Serambi Mekkah (Mekke’nin Ön Bahçesi) AÇE

Dünyada cenneti andıracak en güzel yerlerden birisi olmalı Açe…

Hint Okyanusu’nun doğusunda, Sumatra Adası’nın kuzeyinde Gâzi Cihan Şah tarafından kurulmuş olan Açe İslâm Devleti, 16. asırda Osmanlı devleti ile diplomatik ilişkiler kurmuş ve o devirlerden itibaren Osmanlı padişahları adına hutbe okutmuştur.
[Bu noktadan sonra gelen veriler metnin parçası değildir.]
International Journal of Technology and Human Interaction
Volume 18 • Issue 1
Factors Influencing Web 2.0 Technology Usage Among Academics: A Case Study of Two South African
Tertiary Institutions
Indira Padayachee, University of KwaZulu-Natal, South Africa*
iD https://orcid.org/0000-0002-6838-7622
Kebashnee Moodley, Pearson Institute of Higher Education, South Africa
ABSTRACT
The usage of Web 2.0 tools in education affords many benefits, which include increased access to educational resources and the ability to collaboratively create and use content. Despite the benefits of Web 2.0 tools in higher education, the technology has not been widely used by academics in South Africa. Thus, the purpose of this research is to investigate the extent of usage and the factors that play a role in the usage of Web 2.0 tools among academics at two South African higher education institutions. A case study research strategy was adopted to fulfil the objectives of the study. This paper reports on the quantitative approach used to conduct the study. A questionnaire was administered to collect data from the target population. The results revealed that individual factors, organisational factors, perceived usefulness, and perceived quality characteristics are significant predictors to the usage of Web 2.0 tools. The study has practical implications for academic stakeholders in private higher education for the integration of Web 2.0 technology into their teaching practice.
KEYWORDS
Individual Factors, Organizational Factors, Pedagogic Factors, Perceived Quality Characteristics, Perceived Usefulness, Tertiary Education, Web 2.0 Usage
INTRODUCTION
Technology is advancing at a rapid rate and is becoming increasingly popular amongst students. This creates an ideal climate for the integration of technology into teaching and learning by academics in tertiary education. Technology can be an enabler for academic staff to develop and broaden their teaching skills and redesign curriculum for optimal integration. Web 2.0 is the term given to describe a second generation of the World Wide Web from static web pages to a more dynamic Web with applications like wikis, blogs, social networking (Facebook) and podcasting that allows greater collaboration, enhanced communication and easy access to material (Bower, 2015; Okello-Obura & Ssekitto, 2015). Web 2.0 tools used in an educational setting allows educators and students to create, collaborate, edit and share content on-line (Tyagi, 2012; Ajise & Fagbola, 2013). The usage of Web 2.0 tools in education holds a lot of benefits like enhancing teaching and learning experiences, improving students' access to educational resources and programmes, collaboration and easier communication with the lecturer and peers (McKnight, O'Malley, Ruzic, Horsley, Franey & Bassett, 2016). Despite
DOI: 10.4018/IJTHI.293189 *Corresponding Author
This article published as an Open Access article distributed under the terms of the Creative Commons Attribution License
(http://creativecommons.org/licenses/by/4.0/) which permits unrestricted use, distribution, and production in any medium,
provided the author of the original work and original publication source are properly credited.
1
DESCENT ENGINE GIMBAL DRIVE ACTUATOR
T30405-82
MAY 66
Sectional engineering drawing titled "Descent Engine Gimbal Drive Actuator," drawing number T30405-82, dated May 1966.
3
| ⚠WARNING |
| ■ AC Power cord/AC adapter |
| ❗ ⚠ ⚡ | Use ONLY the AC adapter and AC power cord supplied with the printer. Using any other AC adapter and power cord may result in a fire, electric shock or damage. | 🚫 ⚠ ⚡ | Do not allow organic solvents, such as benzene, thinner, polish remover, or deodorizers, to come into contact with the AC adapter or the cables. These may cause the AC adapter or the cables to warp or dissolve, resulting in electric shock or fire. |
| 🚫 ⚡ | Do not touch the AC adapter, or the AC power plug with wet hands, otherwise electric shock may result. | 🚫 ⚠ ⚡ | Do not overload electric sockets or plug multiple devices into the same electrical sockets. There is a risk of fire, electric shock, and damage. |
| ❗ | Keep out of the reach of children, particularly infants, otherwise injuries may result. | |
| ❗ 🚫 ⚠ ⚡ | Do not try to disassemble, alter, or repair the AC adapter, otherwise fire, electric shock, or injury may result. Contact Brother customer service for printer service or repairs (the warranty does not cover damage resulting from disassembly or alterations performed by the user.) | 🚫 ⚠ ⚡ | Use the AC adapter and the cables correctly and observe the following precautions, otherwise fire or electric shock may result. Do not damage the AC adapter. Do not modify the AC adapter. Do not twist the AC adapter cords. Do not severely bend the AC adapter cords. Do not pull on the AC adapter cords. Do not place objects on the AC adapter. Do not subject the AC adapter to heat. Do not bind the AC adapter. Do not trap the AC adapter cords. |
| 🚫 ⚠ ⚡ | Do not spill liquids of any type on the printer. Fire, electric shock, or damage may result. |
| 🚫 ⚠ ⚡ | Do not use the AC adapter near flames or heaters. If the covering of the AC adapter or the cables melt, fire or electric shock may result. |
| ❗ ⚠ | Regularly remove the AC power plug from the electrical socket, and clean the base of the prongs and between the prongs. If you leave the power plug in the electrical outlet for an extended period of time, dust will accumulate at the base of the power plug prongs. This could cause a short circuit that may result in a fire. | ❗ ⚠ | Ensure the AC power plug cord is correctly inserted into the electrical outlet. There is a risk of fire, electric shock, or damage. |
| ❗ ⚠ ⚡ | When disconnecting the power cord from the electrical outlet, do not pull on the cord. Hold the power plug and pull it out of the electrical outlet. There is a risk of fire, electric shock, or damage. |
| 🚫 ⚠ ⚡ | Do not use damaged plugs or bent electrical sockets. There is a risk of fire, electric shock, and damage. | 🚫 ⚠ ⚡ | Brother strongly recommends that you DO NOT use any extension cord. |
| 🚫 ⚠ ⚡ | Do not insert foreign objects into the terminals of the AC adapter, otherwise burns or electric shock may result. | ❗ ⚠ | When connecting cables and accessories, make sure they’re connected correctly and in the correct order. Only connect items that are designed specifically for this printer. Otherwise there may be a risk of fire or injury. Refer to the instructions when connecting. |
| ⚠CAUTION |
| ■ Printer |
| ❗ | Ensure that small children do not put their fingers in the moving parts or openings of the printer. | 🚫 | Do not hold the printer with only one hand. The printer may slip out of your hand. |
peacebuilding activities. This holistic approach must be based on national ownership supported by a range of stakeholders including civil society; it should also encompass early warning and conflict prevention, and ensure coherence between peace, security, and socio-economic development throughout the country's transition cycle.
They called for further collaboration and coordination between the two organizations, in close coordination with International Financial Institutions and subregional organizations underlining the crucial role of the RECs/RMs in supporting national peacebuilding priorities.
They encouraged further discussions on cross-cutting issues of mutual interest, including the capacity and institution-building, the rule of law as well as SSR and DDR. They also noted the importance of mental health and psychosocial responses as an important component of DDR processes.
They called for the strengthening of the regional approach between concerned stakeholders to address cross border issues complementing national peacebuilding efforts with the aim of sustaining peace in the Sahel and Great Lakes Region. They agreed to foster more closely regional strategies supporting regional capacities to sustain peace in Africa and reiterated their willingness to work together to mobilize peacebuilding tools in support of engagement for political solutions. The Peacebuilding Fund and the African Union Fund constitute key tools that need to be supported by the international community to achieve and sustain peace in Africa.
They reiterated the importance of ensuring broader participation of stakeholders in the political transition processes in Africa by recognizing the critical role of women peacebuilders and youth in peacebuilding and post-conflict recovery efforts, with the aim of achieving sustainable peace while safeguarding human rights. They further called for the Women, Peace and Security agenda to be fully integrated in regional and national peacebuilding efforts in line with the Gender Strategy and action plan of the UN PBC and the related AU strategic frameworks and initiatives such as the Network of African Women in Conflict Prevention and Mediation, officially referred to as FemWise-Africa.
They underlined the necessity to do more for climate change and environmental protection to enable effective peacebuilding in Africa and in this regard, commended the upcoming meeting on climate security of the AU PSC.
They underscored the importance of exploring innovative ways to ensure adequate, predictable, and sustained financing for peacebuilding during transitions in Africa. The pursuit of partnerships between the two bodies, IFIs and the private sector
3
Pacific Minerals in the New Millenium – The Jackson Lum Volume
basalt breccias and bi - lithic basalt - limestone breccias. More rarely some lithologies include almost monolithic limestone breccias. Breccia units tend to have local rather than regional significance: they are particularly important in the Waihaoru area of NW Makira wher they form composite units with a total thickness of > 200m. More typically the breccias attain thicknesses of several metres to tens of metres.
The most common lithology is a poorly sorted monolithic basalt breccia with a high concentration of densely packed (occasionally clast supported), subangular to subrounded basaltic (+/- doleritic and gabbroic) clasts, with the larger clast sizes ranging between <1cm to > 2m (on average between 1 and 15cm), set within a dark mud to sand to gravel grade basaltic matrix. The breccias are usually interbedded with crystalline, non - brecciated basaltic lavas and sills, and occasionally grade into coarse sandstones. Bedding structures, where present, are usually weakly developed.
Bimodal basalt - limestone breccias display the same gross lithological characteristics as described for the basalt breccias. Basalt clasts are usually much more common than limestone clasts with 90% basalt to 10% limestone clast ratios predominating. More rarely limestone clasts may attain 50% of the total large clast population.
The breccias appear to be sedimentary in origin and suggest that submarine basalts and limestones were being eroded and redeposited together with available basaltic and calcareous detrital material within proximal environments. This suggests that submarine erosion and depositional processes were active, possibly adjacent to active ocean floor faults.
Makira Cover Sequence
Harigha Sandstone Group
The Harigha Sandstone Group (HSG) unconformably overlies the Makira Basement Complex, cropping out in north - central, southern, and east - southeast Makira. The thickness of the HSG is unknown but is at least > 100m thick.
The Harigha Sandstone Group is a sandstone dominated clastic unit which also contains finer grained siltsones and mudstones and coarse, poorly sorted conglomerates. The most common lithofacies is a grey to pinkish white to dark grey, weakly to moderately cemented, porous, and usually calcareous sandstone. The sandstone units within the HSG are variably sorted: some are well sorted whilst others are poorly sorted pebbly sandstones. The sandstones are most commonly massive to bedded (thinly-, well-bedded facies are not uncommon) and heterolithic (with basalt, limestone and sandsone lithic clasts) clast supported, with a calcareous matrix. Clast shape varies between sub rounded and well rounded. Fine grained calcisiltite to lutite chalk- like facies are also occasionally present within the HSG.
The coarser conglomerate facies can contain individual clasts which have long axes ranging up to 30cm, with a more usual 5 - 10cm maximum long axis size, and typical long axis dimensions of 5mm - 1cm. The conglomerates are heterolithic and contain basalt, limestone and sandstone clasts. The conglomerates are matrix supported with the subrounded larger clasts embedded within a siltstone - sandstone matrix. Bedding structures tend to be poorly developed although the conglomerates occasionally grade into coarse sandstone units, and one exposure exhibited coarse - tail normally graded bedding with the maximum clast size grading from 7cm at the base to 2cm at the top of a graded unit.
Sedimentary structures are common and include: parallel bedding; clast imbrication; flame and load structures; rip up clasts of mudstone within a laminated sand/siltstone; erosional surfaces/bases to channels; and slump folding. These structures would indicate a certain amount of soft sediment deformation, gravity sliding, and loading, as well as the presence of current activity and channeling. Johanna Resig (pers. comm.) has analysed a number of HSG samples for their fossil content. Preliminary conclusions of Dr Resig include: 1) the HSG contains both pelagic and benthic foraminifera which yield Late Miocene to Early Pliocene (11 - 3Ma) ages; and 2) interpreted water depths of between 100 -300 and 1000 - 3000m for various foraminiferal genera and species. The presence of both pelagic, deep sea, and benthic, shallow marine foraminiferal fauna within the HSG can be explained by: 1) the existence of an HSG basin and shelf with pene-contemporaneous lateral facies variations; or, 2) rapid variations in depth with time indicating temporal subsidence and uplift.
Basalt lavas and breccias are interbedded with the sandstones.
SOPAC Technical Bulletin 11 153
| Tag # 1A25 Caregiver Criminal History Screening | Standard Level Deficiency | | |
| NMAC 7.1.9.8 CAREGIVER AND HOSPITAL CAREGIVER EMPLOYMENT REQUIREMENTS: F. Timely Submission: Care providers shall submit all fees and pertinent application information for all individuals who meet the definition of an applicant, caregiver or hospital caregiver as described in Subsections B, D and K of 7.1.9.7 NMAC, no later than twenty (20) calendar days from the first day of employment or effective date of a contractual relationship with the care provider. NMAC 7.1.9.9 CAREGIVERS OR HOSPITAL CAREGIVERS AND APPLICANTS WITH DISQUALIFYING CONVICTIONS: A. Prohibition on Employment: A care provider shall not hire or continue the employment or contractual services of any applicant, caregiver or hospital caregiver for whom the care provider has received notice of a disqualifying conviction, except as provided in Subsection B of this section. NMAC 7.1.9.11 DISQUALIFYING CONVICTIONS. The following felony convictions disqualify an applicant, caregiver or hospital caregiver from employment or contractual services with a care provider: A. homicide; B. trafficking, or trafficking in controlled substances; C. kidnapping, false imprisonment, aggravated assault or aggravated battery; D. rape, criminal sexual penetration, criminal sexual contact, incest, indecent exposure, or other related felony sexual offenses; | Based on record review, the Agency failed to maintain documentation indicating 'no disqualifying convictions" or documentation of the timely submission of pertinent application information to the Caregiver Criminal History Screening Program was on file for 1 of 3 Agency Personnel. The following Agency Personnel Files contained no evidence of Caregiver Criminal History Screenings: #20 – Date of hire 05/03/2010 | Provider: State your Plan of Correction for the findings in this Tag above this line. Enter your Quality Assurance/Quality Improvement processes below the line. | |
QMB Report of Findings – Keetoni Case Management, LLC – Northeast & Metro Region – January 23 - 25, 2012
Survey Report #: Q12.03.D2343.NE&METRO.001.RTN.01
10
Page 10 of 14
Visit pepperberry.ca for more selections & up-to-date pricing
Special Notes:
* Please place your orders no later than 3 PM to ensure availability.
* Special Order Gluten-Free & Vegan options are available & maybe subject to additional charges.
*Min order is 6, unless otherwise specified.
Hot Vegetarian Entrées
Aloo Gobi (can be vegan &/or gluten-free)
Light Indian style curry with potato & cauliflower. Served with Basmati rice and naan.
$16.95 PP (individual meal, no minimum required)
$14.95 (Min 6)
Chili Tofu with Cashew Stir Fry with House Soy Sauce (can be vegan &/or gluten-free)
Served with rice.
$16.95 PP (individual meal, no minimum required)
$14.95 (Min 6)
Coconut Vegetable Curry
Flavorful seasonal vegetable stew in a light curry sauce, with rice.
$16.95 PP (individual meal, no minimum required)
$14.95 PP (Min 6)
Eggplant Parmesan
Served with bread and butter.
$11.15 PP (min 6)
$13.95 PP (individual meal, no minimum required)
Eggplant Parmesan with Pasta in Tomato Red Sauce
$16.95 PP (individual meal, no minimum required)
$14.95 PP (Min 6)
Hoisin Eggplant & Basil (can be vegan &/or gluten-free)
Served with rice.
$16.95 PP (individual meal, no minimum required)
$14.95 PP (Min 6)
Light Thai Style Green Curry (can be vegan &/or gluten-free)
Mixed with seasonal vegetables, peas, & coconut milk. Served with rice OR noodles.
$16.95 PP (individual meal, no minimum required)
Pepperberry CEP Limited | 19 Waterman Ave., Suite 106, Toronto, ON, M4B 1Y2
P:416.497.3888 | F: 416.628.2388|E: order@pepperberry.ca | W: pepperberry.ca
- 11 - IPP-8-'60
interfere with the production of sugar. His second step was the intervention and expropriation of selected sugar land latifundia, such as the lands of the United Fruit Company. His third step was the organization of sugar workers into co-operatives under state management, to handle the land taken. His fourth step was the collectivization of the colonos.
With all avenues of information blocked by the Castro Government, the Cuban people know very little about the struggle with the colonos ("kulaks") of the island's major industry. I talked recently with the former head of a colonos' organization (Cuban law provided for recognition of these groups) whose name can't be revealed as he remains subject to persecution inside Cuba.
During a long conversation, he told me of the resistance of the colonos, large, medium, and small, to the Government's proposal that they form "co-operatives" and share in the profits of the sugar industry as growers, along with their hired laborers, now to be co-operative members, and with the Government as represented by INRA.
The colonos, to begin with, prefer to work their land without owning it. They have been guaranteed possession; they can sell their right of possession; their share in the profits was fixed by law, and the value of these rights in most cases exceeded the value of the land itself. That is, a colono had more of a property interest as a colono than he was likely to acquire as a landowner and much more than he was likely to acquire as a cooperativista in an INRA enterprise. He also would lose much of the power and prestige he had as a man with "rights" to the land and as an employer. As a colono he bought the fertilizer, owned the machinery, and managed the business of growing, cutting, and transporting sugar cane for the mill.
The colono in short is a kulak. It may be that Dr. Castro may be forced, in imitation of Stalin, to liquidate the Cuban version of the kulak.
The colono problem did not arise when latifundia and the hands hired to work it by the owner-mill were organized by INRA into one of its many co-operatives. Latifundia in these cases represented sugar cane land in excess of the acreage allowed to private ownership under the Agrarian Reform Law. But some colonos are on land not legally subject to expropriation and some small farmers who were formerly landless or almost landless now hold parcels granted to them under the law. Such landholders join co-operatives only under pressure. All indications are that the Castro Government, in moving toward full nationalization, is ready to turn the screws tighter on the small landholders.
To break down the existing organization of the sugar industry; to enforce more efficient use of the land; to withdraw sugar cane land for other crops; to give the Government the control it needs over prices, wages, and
Zengin yer altı kaynakları ve verimli topraklara sahip olan Aceh, Endonezya’ya İslamiyet’in ilk olarak girdiği ve buradan diğer adalara yayıldığı bir merkezdir. Bu büyük coğrafyada İslâm’ın yayılışına öncülük ettiği için, Açe’nin diğer adı da Serambi Mekkah (Mekke’nin Ön Bahçesi)’dir.

Daha 2009 yılına kadar havaalanının hemen çıkışında asılı duran bir tabelada, “Burası İslâm kanunlarının hüküm sürdüğü bir yerdir. Hareketlerinize dikkat edin!” ibaresi yazılı imiş. Fakat 2009 yılı itibariyle bu tabela kaldırılmış.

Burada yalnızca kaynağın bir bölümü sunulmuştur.